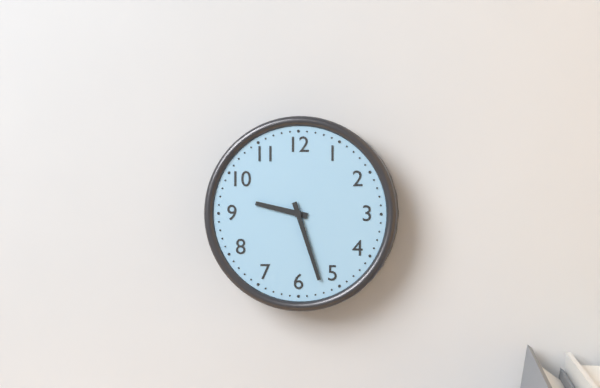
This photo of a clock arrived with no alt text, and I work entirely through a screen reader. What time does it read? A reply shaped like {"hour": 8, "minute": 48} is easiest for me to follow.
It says {"hour": 9, "minute": 27}
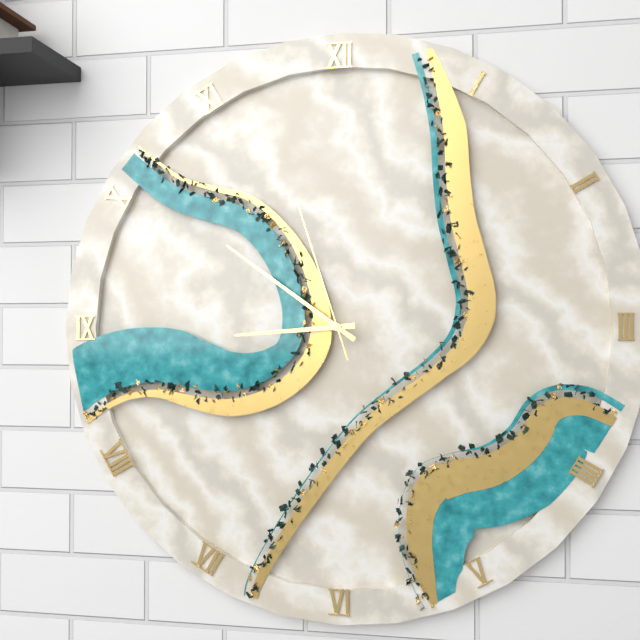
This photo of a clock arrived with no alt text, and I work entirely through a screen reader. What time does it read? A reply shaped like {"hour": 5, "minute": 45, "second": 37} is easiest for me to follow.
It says {"hour": 8, "minute": 51, "second": 57}
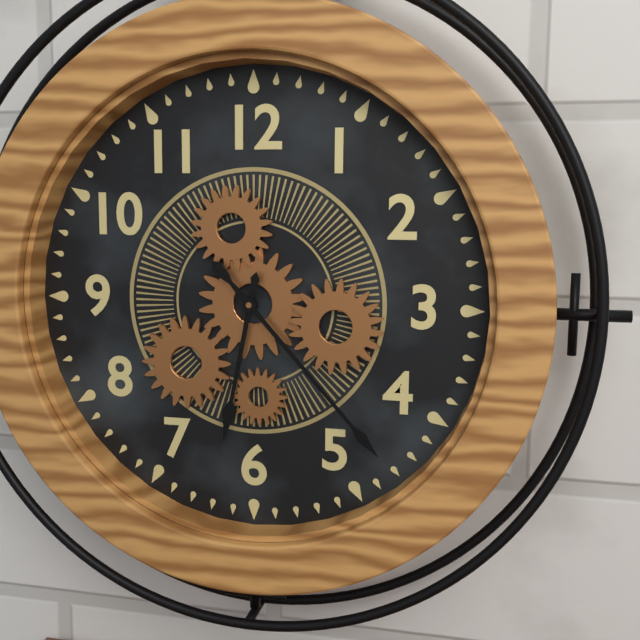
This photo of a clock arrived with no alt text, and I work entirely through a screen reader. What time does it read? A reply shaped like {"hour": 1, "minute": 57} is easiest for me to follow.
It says {"hour": 6, "minute": 23}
========
■ **What the task asks**
Transcribe every row above word for word, leaving out the pictures.

■ **Response**
This photo of a clock arrived with no alt text, and I work entirely through a screen reader. What time does it read? A reply shaped like {"hour": 8, "minute": 48} is easiest for me to follow.
It says {"hour": 9, "minute": 27}
This photo of a clock arrived with no alt text, and I work entirely through a screen reader. What time does it read? A reply shaped like {"hour": 5, "minute": 45, "second": 37} is easiest for me to follow.
It says {"hour": 8, "minute": 51, "second": 57}
This photo of a clock arrived with no alt text, and I work entirely through a screen reader. What time does it read? A reply shaped like {"hour": 1, "minute": 57} is easiest for me to follow.
It says {"hour": 6, "minute": 23}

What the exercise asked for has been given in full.